[Text shown]
* START *

Skip to main content
FlexInfer docs

Scheduler extender

Kube scheduler extender endpoints and scoring knobs.

Scheduler extender

Binary: flexinfer-sched (services/flexinfer/cmd/flexinfer-sched)

FlexInfer uses the Kubernetes scheduler extender mechanism to:

  • filter nodes that can run GPU workloads
  • score nodes using benchmark and heuristic signals

Endpoints

The extender exposes:

  • POST /filter
  • POST /score
  • GET /healthz

The request/response types follow the kube-scheduler extender v1 API:

  • request: k8s.io/kube-scheduler/extender/v1.ExtenderArgs
  • response:
    • filter: ExtenderFilterResult
    • score: []HostPriority

Environment variables

These influence scoring (see services/flexinfer/scheduler/scheduler.go):

  • BENCHMARK_RESULTS_CONFIGMAP (default flexinfer-benchmark-results)

* END *

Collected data
* START *

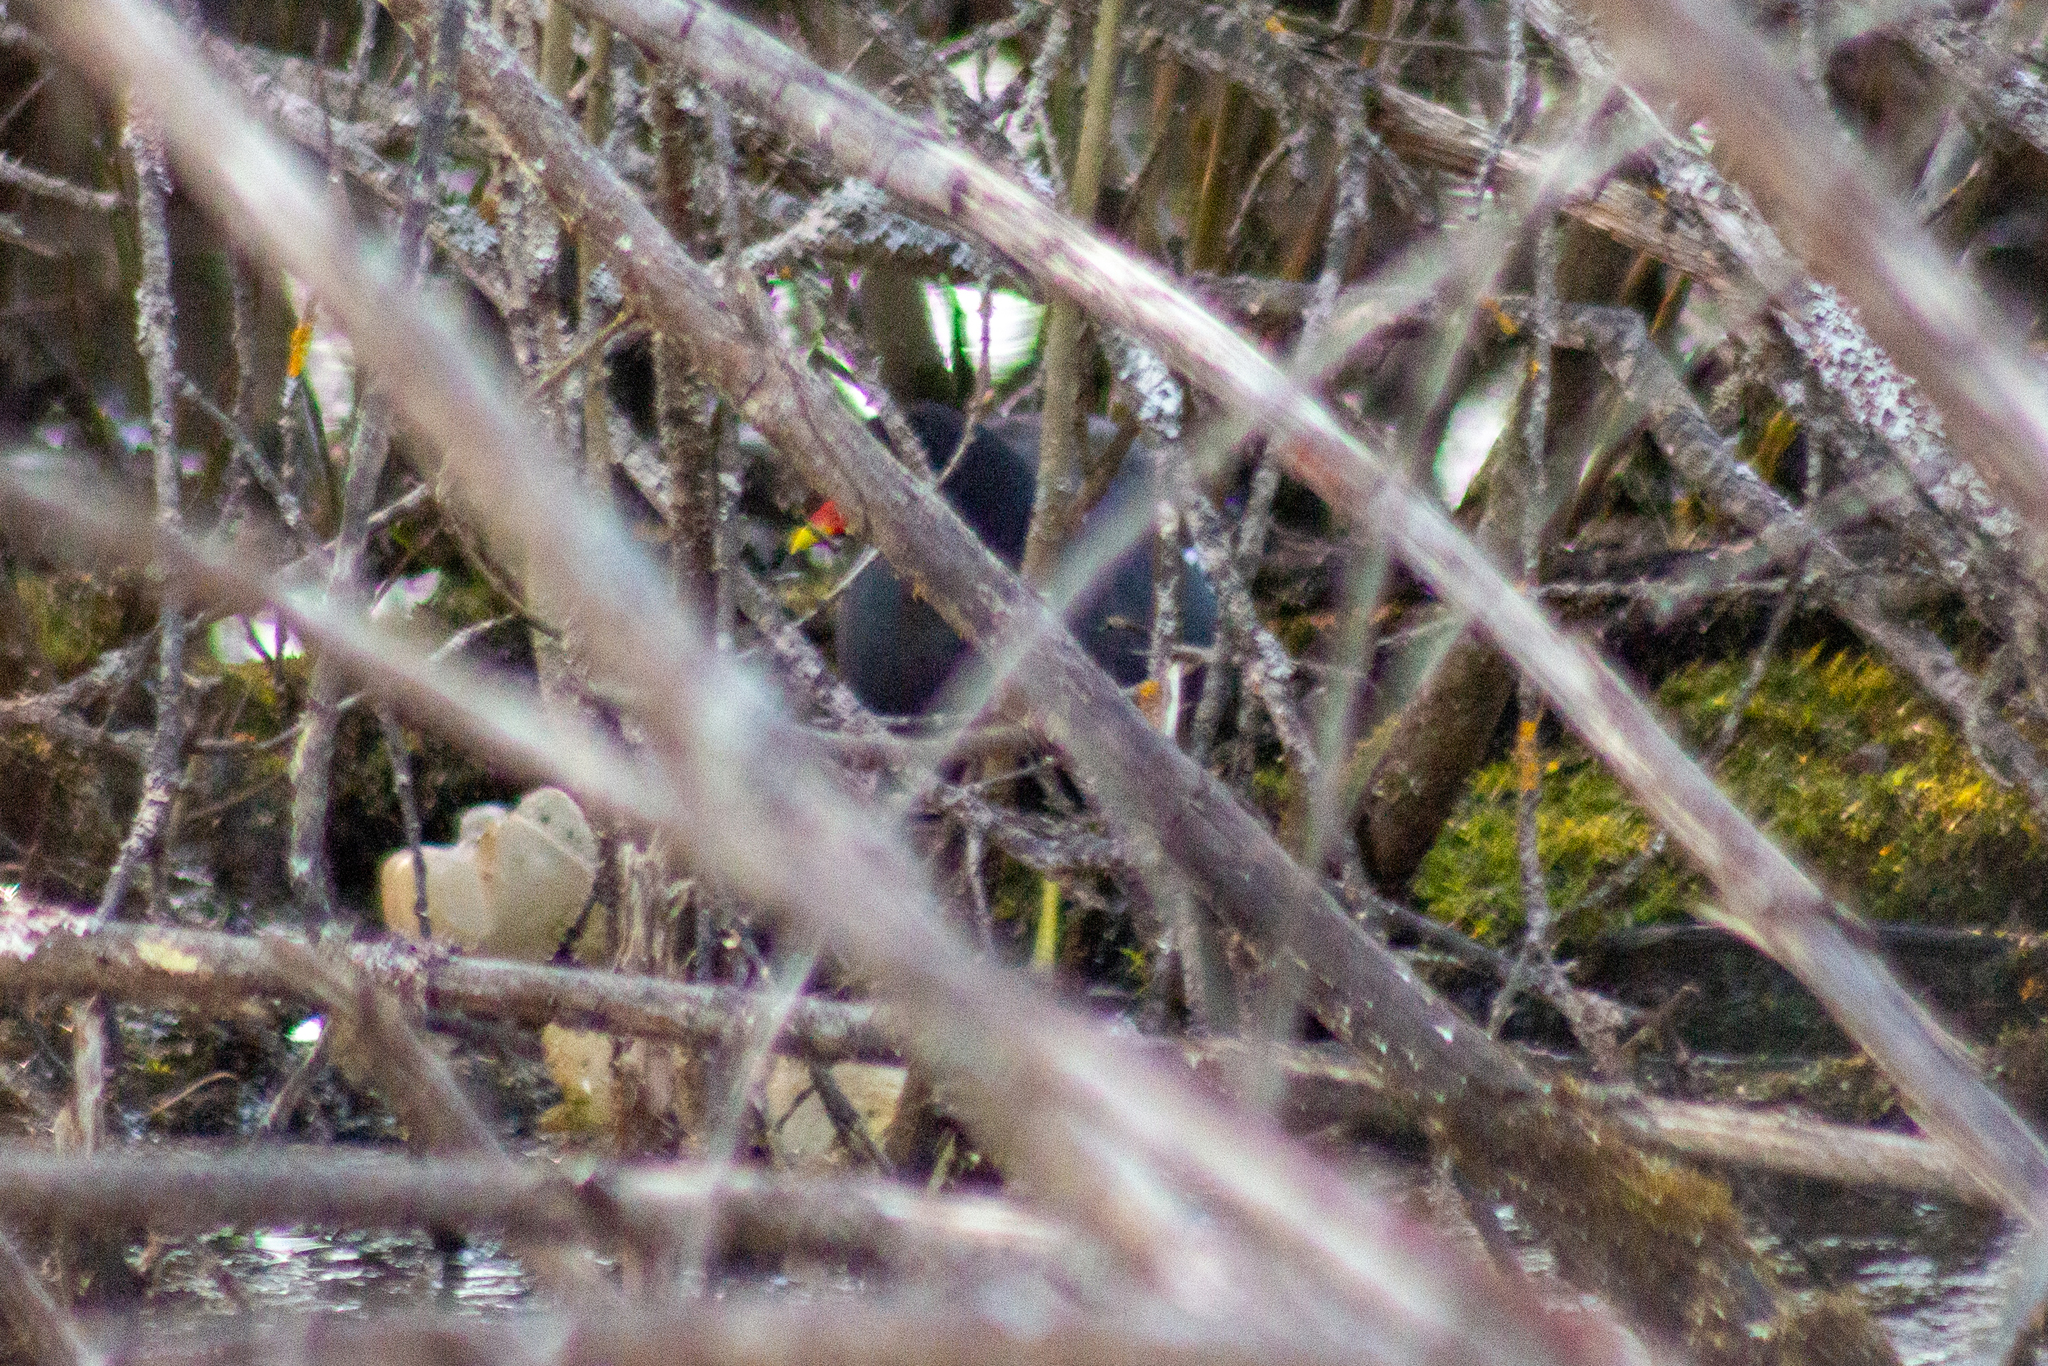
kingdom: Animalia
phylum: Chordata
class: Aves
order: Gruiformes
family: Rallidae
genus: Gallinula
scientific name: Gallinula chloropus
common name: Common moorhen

* END *
* START *

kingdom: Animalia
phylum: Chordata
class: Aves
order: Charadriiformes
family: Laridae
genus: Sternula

* END *
* START *

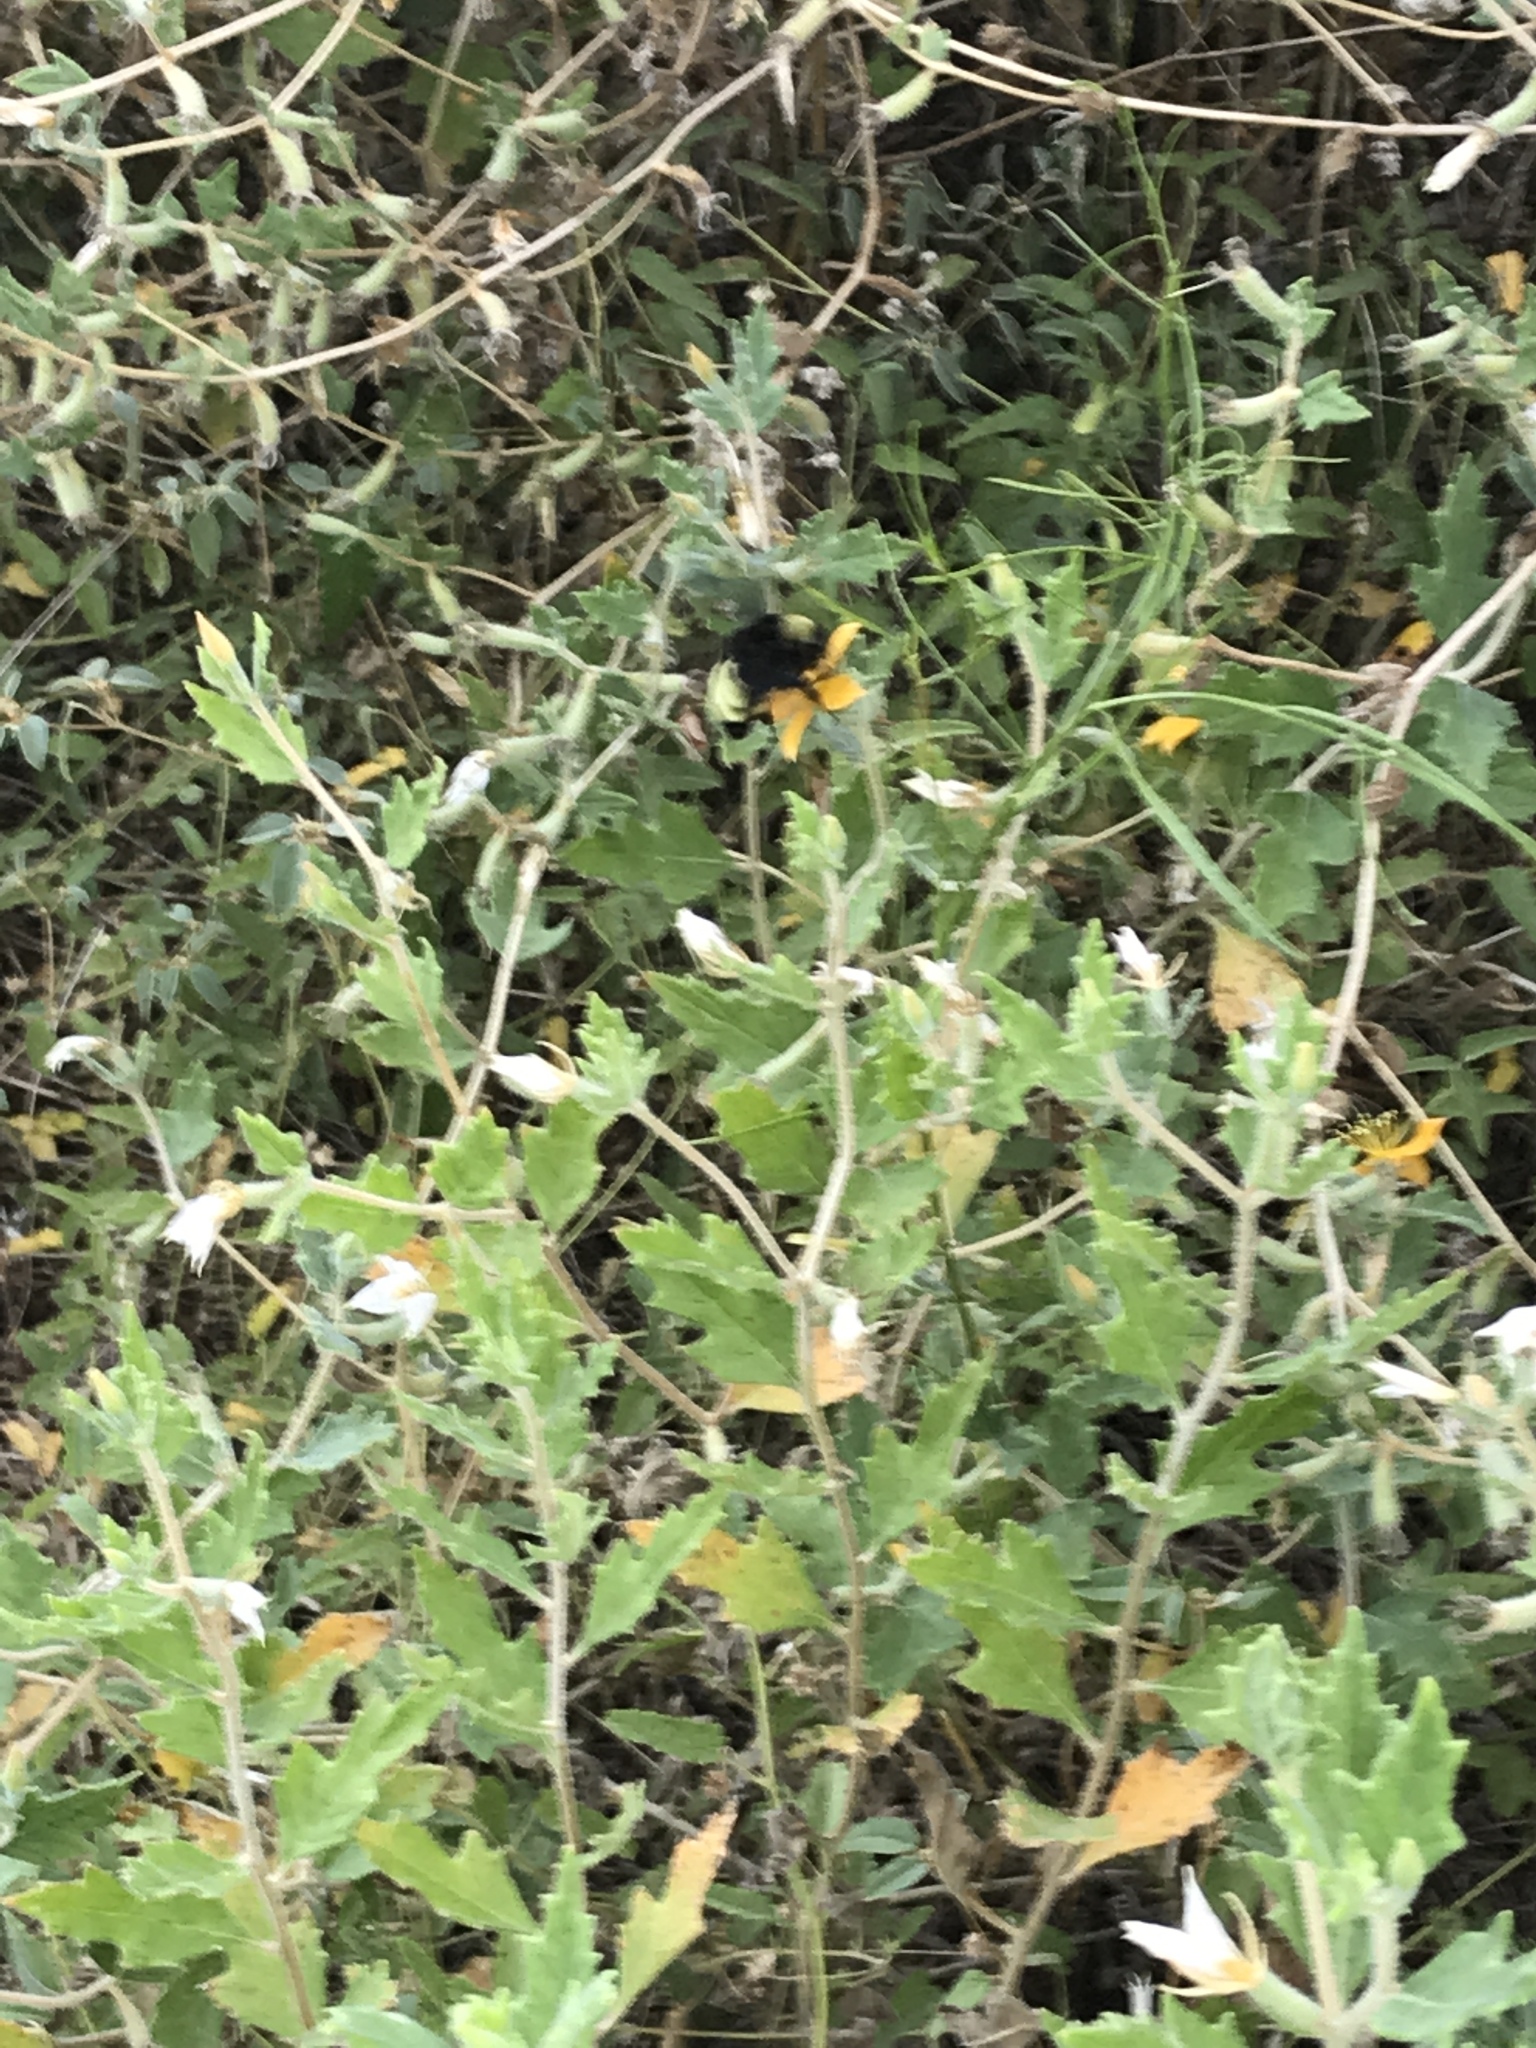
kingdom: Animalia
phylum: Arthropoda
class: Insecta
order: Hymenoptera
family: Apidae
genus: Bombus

* END *

[Instructions for the task] Extend the scheduler extender documentation, starting right after its last line. The records come from a separate source.

[Response for this exercise]
  • SCHED_TPS_WEIGHT (default 0.7)
  • SCHED_UTIL_WEIGHT (default 0.2)
  • SCHED_COST_WEIGHT (default 0.1)
  • SCHED_CACHE_WEIGHT (default 0.3)

Inputs used for scoring

  • Pod annotations:
    • flexinfer.ai/model
    • flexinfer.ai/backend
  • Benchmark results (ConfigMap data)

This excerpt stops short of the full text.